十代短編集
柳なつき
中2
虫の死骸
下駄箱の中は、虫の死骸でいっぱいだった。
またか、と
裕子はスクールバックから、軍手とスーパーでもらえるビニール袋を取り出す。軍手を両手にはめ、虫の死骸をビニール袋の中にうつし始める。
気持ち悪い。裕子は込み上げてくる吐き気を必死で抑えた。裕子は虫が大の苦手だ。蟻一匹足を這い上がってきただけでパニックに陥るくらい、苦手だ。それなのに今、ゴキブリやらクモやらの大きな死骸に、軍手越しとはいえ触れている。顔を真っ青にしながらも、裕子は黙々と作業の手を休めない。
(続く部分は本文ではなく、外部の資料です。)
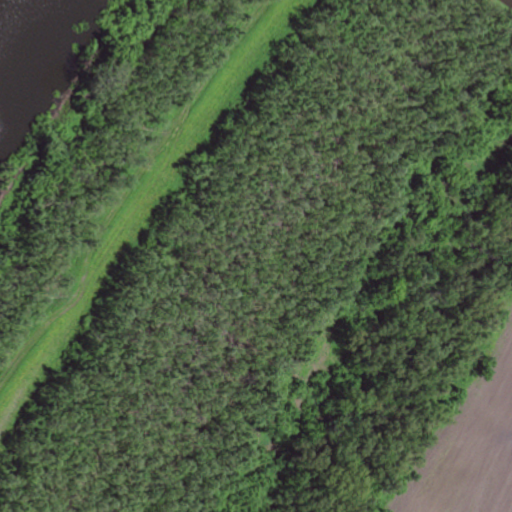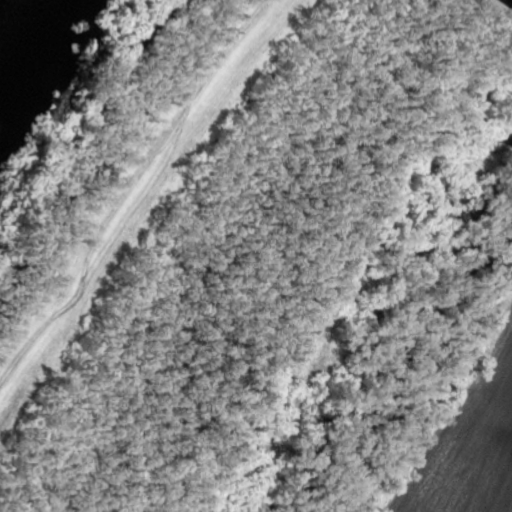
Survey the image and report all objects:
river: (27, 39)
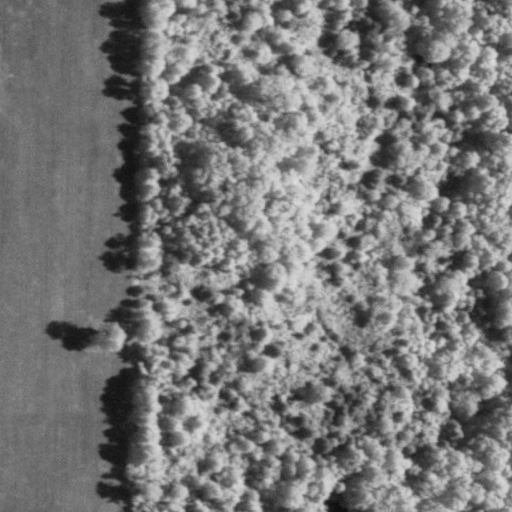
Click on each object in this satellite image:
building: (419, 69)
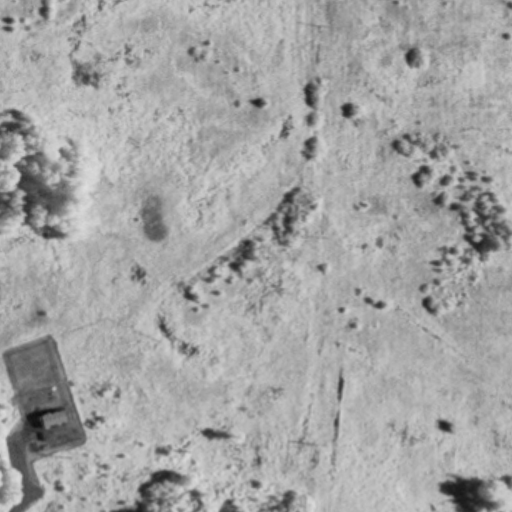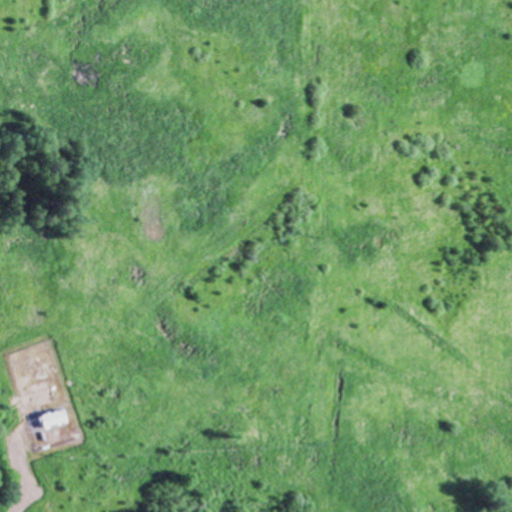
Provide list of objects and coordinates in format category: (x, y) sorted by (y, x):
building: (42, 396)
building: (42, 397)
building: (51, 419)
building: (52, 419)
road: (14, 467)
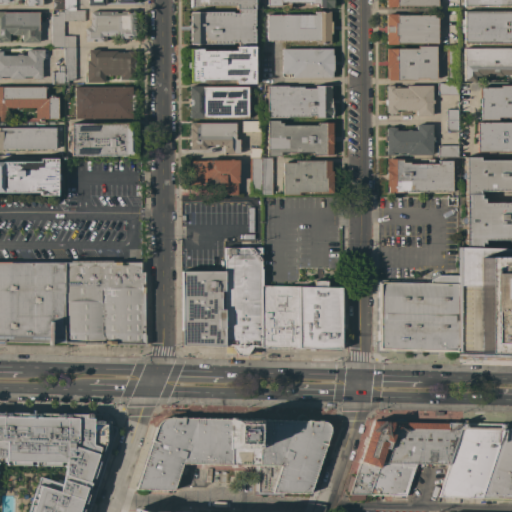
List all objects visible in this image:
building: (25, 2)
building: (28, 2)
building: (104, 2)
building: (107, 2)
building: (300, 2)
building: (302, 2)
building: (486, 2)
building: (487, 2)
building: (224, 3)
building: (410, 3)
building: (411, 3)
building: (63, 5)
road: (119, 7)
road: (442, 18)
building: (19, 25)
building: (20, 25)
building: (110, 25)
building: (108, 26)
building: (487, 26)
building: (487, 26)
building: (65, 27)
building: (223, 27)
building: (297, 27)
building: (300, 27)
building: (410, 29)
building: (411, 29)
building: (64, 34)
road: (80, 35)
building: (222, 41)
road: (106, 45)
building: (306, 62)
building: (307, 63)
building: (409, 63)
building: (411, 63)
building: (486, 63)
building: (486, 63)
building: (22, 64)
building: (452, 64)
building: (21, 65)
building: (109, 65)
building: (110, 65)
building: (223, 65)
building: (65, 68)
road: (301, 81)
building: (445, 88)
building: (448, 88)
building: (408, 99)
building: (410, 99)
building: (27, 101)
building: (28, 101)
building: (217, 101)
building: (218, 101)
building: (298, 101)
building: (102, 102)
building: (104, 102)
building: (299, 102)
building: (495, 102)
building: (495, 102)
road: (359, 107)
building: (450, 119)
building: (452, 120)
building: (244, 125)
building: (251, 126)
building: (212, 136)
building: (214, 136)
building: (26, 137)
building: (493, 137)
building: (494, 137)
building: (28, 138)
building: (297, 138)
building: (299, 138)
building: (101, 139)
building: (103, 139)
building: (408, 140)
building: (411, 140)
building: (446, 151)
building: (448, 151)
building: (260, 173)
building: (216, 174)
building: (217, 174)
building: (260, 175)
building: (487, 175)
building: (27, 176)
building: (30, 176)
building: (417, 176)
building: (419, 176)
building: (305, 177)
building: (307, 177)
road: (103, 178)
road: (80, 213)
road: (312, 213)
road: (352, 215)
road: (369, 215)
road: (409, 215)
building: (486, 220)
road: (201, 231)
road: (316, 237)
road: (439, 238)
road: (279, 244)
road: (81, 245)
road: (162, 259)
road: (331, 260)
road: (363, 260)
road: (409, 260)
building: (461, 283)
road: (359, 295)
building: (243, 298)
building: (485, 300)
building: (32, 301)
building: (71, 301)
building: (104, 302)
building: (203, 308)
building: (254, 308)
building: (418, 315)
building: (280, 317)
building: (320, 317)
road: (11, 366)
road: (90, 368)
traffic signals: (158, 370)
road: (190, 371)
road: (291, 374)
traffic signals: (359, 376)
road: (390, 377)
road: (466, 378)
road: (42, 389)
road: (117, 392)
traffic signals: (150, 393)
road: (224, 395)
road: (327, 397)
traffic signals: (357, 398)
road: (427, 400)
road: (504, 402)
road: (343, 444)
building: (235, 450)
building: (236, 450)
building: (400, 455)
building: (435, 457)
building: (50, 460)
building: (472, 460)
building: (41, 461)
building: (501, 469)
road: (424, 489)
road: (314, 504)
road: (432, 510)
building: (127, 511)
building: (156, 511)
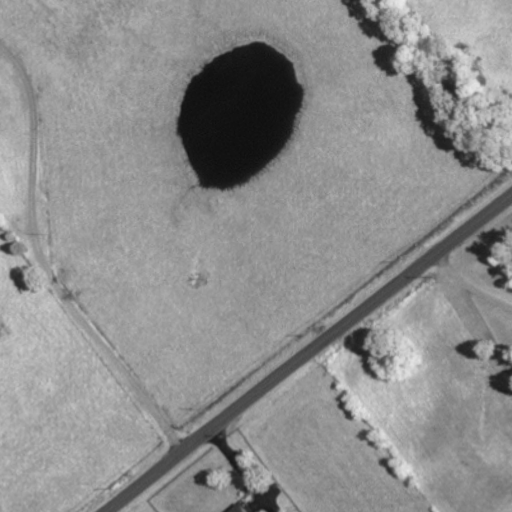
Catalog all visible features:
road: (50, 273)
road: (469, 289)
road: (311, 354)
building: (241, 509)
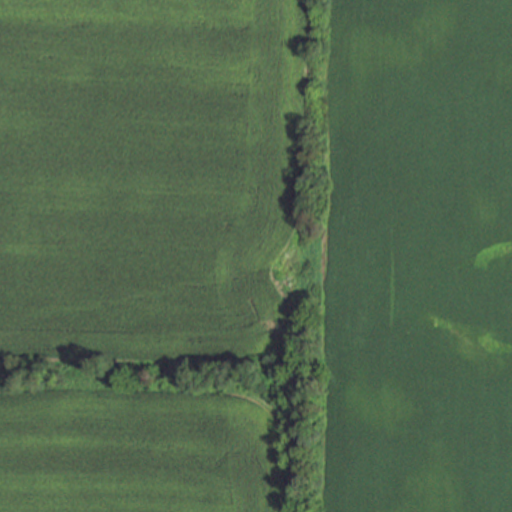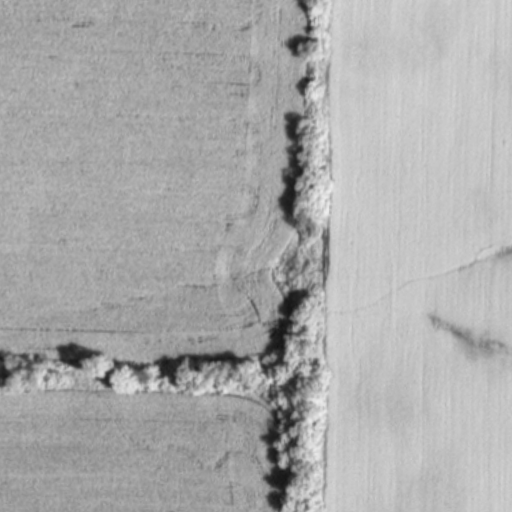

今職員室に駆け込んで事情を話して、この忌々しいものを片付けてもらうことだってきっとできるんだろう。しかし裕子にとって、その行為は死骸の片付けよりも苦痛を伴うものだった。
先生たちに、延いては家族にこんなことが露見してしまったら。なけなしのプライドをこれ以上傷付けられるのは嫌だった。
ようやく下駄箱はそれなりにきれいになった。死骸が詰まったビニール袋の口を固く結び、スクールバックに押し込む。軍手をはめたままの手で、スニーカーにくっついていた虫の羽やら足やらをはたき落とす。成績が上がったから、と買ってもらったコンバースのスニーカー。桃色の大きな星が可愛くて、それに全体は白いから校則面でも全然大丈夫。ずっと欲しかった靴だった。履き始めてまだ一ヶ月。なのに、もう薄汚れている。「まだ買ったばかりなのに、もうこんなに汚しちゃって」といささか訝しげに言う母に、取り繕って話すのは大変だった。
でも、こんな誤魔化しいつまで通用するだろうか。
放課後の校舎を、紅色の光が包み込む。遠くから聞こえてくる、部活中の生徒たちのはしゃぎ声。
玄関から校舎の外に出る。汗をびっしょりかきながら走る、一年の男子とすれ違う。
空を見上げると、秋の夕暮れは美しすぎた。こんなに気持ちが悪いのは、虫の死骸のせいだけではないかもしれない。